#### Document extract ####

Question

A gas-filled weather balloon with a volume of 65.0 L is released at sea level where conditions are745 torr and 25 ºC. The balloon can expand to a maximum volume of 835 L. When the balloon rises to an altitude at which the temperature is –5 ºC and the pressure is 0.066 atm, will it have exceeded its maximum volume?

Answer 1

Answer:

It will reach to its maximum volume.

Explanation:

Using Ideal gas equation for same mole of gas as :-

$\frac {{P_1}\times {V_1}}{T_1}=\frac {{P_2}\times {V_2}}{T_2}$

Given ,  

V₁ = 65.0 mL

V₂ = ?

#### Data extracts ####

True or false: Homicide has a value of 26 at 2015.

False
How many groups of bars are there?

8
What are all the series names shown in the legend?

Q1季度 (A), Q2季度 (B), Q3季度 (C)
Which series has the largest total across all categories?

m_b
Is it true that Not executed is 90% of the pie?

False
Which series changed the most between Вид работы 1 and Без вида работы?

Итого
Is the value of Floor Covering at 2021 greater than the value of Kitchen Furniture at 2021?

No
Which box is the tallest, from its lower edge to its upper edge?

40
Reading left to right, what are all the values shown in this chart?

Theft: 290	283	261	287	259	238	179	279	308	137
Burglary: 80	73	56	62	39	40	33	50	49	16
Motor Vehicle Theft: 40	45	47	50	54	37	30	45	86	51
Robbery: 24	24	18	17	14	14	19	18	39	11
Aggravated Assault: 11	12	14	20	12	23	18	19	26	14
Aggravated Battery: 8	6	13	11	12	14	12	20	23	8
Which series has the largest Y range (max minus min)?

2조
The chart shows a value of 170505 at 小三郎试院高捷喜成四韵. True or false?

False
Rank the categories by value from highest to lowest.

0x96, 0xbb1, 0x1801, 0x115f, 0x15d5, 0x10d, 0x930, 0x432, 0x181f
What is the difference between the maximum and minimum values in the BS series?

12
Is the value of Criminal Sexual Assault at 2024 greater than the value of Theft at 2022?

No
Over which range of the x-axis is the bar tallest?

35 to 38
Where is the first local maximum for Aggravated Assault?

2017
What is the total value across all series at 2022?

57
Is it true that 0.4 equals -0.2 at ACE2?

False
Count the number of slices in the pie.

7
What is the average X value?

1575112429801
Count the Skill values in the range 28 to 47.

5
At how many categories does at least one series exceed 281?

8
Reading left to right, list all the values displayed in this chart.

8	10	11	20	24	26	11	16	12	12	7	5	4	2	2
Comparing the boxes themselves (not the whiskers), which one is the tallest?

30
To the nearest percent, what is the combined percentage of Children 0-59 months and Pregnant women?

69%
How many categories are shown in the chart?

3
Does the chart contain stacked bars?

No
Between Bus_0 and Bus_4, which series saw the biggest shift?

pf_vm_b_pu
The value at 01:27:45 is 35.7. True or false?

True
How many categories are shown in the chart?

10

####

# Task list
a – In the problem statement of the weather balloon text, list every numerical quantity given with its unit.
b – Pick up the weather balloon solution after its last line and carry it forward.

# Solved problems
a – 65.0 L, 745 torr, 25 ºC, 835 L, –5 ºC, 0.066 atm

b –
P₁ = 745 torr

The conversion of P(torr) to P(atm) is shown below:

$P(torr)=\frac {1}{760}\times P(atm)$

So,  

Pressure = 745 / 760 atm = 0.9803 atm

P₁ = 0.9803 atm

P₂ = 0.066 atm

T₁ = 25 ºC

T₂ = -5 ºC

The conversion of T( °C) to T(K) is shown below:

T(K) = T( °C) + 273.15  

So,  

T₁ = (25 + 273.15) K = 298.15 K  

T₂ = (-5 + 273.15) K = 268.15 K  

Using above equation as:

$\frac {{P_1}\times {V_1}}{T_1}=\frac {{P_2}\times {V_2}}{T_2}$

$\frac{{0.9803}\times {65.0}}{298.15}=\frac{{0.066}\times {V_2}}{268.15}$

Solving for V₂ as:-

$V_2=\frac{0.9803\times \:65.0\times 268.15}{298.15\times 0.066}$

$V_2=\frac{17086.38392}{19.6779}$

V₂ = 868 L

Given that:- V max = 835 L

Thus, it will reach to its maximum volume.